- WHAT TO PRODUCE -
Everything in the listing should be copied exactly, save for the pictures.

- DATA EXCERPT -
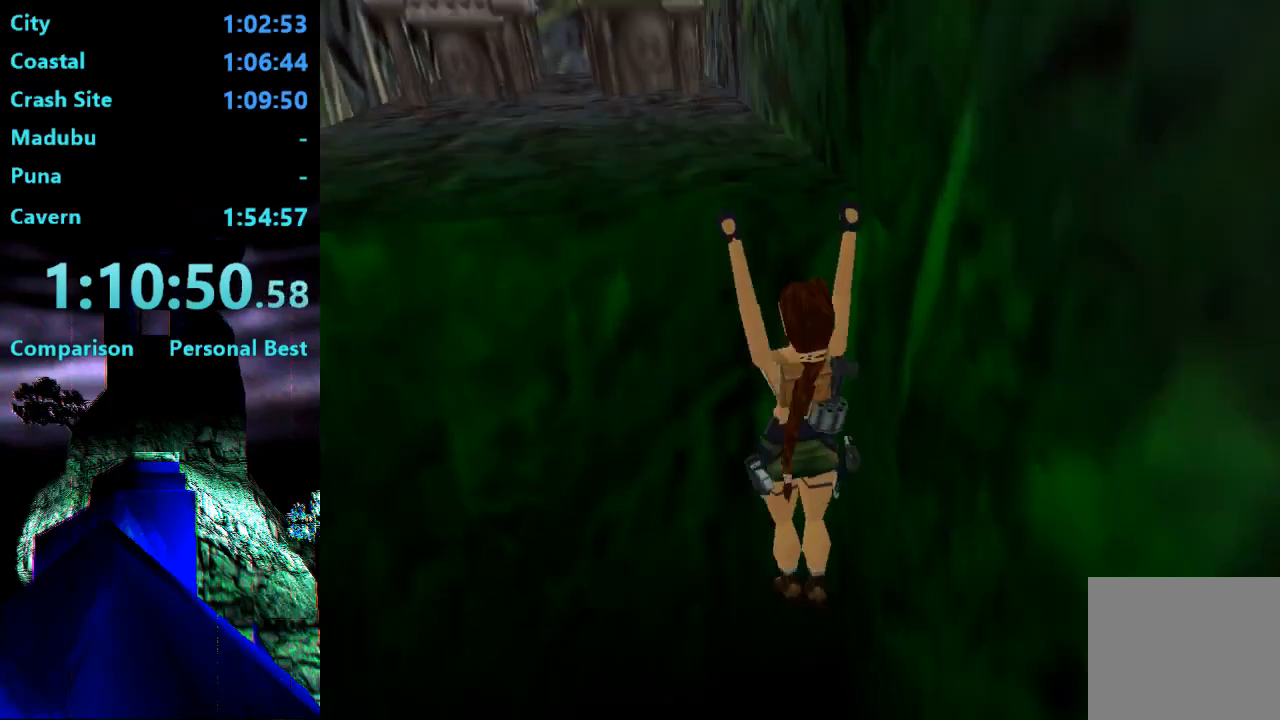
{"buttons": [], "right_stick": "center", "events": [[350, "DPAD_UP", "up"], [417, "CROSS", "up"]]}
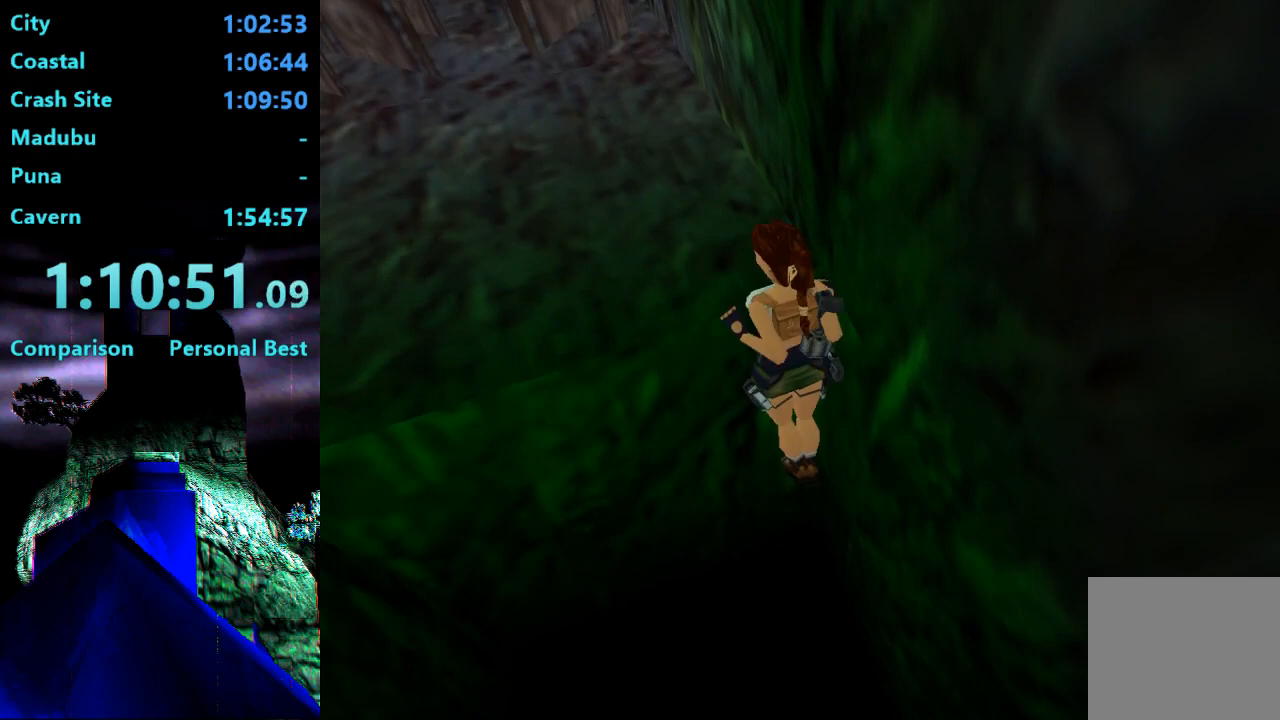
{"buttons": [], "right_stick": "center", "events": []}
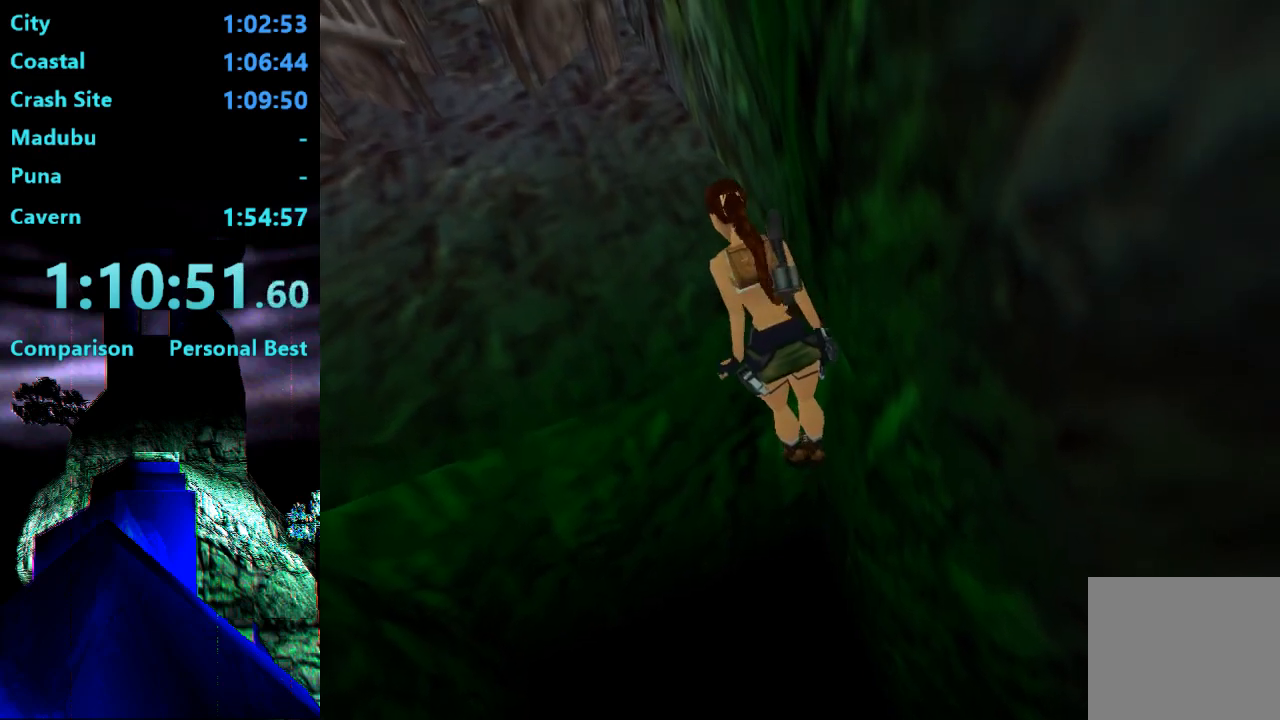
{"buttons": [], "right_stick": "center", "events": []}
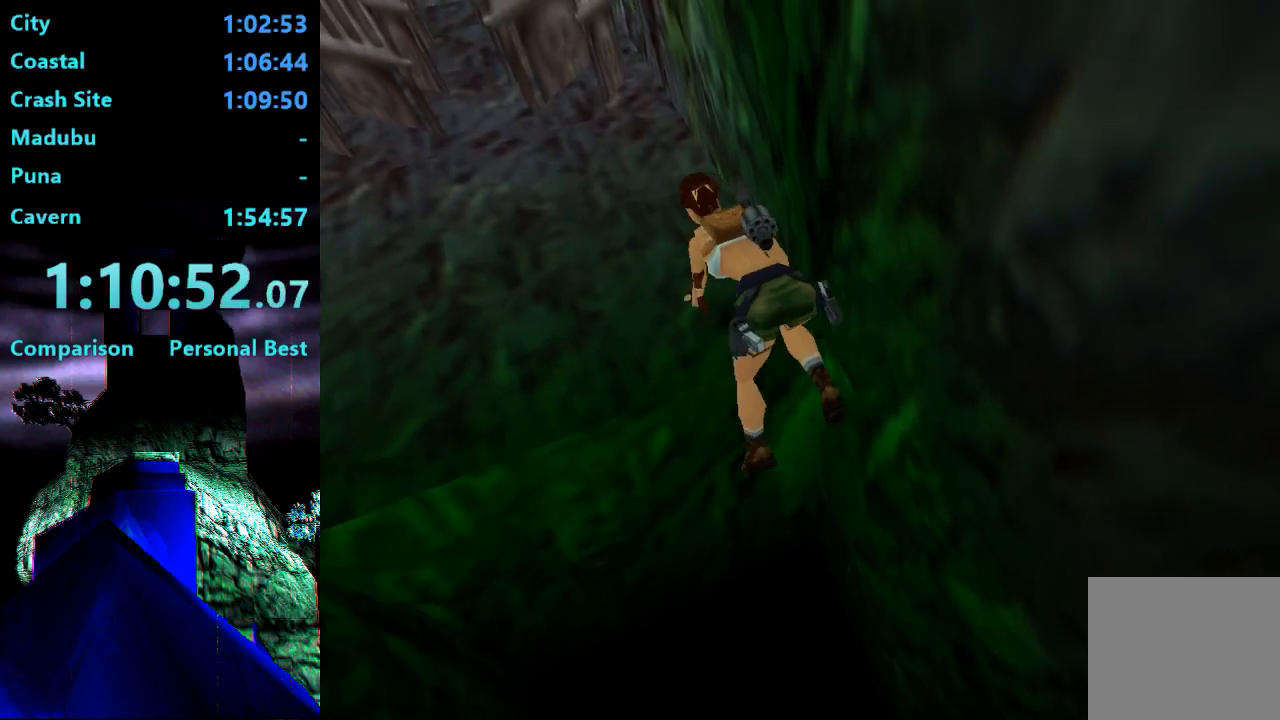
{"buttons": [], "right_stick": "center", "events": []}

- RESULT OF THIS EXERCISE -
{"buttons": [], "right_stick": "center", "events": [[350, "DPAD_UP", "up"], [417, "CROSS", "up"]]}
{"buttons": [], "right_stick": "center", "events": []}
{"buttons": [], "right_stick": "center", "events": []}
{"buttons": [], "right_stick": "center", "events": []}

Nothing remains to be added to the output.